(Extracted text):
== Segment start ==
# BIG AL's Over $50 free shipping!! GB~



## nycsicktank (Sep 15, 2007)

http://www.bigalsonline.com/
if anyone in NYC wants to group buy with me your more than welcome. 
pick up only in woodside, Queens. 

you can either paypal me first or can pay me when you come pick it up. 
pm me for my paypal WITH THE 3% FEES.

Only 3 days left. DATELINE IS DUE ON Wednesday AT 8 PM.


----------



## spypet (Sep 15, 2006)

LOL; http://www.plantedtank.net/forums/l...day-post-thanksgiving-sales-2.html#post490009


----------



## nycsicktank (Sep 15, 2007)

yea but i want to do GB :icon_mrgr
come on Spypet Big Als calling you LOL

P.S hah thanks spypet, now pm me lol


----------



## spypet (Sep 15, 2006)

I wouldn't shop at Big Al's,
unless I lived in Canada...


----------



## nycsicktank (Sep 15, 2007)

whys that?


----------



## spypet (Sep 15, 2006)

cause their prices suck, and since they are on the northern boarder,
they are one of the few mail order companies that ship to Canada,
only to rip the Canadians off even worse, despite the fact that the
Canadian dollar is now trading near parity to the US Dollar.


----------



## nycsicktank (Sep 15, 2007)

in that case. big als outta of my choice now. thanks once again spypet. 
btw, are you going to order anything from petmountain.com? i just need one small item from them.


----------



## spypet (Sep 15, 2006)

sorry, I keep a list of things I need, then once it's big >$50 enough, I order when there's a good free ship or coupon code sale.
== Segment end ==
(Information):
== Segment start ==
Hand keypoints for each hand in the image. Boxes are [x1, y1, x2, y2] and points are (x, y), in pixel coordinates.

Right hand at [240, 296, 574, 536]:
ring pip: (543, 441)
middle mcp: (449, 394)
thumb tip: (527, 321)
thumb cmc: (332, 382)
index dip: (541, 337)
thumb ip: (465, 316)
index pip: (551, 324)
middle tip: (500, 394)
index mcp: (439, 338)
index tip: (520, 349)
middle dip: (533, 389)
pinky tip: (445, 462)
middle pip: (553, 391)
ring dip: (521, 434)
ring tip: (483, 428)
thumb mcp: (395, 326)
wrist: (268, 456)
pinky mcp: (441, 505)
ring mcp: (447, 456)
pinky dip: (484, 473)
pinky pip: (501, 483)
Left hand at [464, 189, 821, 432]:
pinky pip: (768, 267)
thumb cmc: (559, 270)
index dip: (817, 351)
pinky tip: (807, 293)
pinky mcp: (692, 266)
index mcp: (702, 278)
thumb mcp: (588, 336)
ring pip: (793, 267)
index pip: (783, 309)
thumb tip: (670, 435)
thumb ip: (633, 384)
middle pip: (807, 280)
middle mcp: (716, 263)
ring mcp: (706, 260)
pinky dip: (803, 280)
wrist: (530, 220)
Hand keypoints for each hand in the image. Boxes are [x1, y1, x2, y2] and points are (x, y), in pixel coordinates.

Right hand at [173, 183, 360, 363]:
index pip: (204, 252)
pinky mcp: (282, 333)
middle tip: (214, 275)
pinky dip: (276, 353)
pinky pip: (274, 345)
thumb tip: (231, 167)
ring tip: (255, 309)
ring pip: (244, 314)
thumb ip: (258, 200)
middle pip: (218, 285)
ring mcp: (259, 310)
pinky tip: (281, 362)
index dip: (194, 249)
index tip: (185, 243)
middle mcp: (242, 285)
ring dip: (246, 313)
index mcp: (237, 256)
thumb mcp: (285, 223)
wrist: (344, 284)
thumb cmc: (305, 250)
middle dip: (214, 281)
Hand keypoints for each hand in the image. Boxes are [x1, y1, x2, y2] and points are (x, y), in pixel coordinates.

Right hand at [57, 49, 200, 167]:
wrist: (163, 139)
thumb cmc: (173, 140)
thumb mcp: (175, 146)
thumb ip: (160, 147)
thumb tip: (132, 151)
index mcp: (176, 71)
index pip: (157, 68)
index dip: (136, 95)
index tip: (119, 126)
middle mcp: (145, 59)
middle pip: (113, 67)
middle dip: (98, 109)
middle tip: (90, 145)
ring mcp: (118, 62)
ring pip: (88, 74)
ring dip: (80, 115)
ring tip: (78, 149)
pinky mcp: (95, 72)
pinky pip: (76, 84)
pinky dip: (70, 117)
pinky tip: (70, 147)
== Segment end ==
(Things to do):
- a) In the Big Al's group buy thread, give everything from "http://www.bigalsonline.com/" down to "pick it up." again, but change "woodside" to "Astoria".
- b) According to the Big Al's group buy thread, when is the deadline for joining the group buy?
- c) Carry on with the Big Al's group buy thread from the point where it stops.

(Outputs in order):
- a)
http://www.bigalsonline.com/
if anyone in NYC wants to group buy with me your more than welcome. 
pick up only in Astoria, Queens. 

you can either paypal me first or can pay me when you come pick it up.

- b) Wednesday at 8 PM.

- c)
all I really need over the next few Months was a couple of ounces of flake food, so I simply traded people here on SnS for it


----------



## saltura (Aug 23, 2006)

just wondering, if you guys think that big als prices suck then what do you guys normally order from? i always thought that their prices were decent...


----------



## spypet (Sep 15, 2006)

about every Quarter I put together a $50-$75 order usually for liquids, filter stuff, food, plastic parts, and something new I was meaning to try. I then compare prices between BigAl's, DrF&S, thatFishplace, PetSolutions and Petmountain. once I total up for the lowest net cost after shipping, Petmountain then wins my order most of the time, and usually by more than a 10% margin. that $5-$10 I save for all that effort, may not be worth the time for many here, so if you are comfortable with BigAl's, then by all means, knock yourself out.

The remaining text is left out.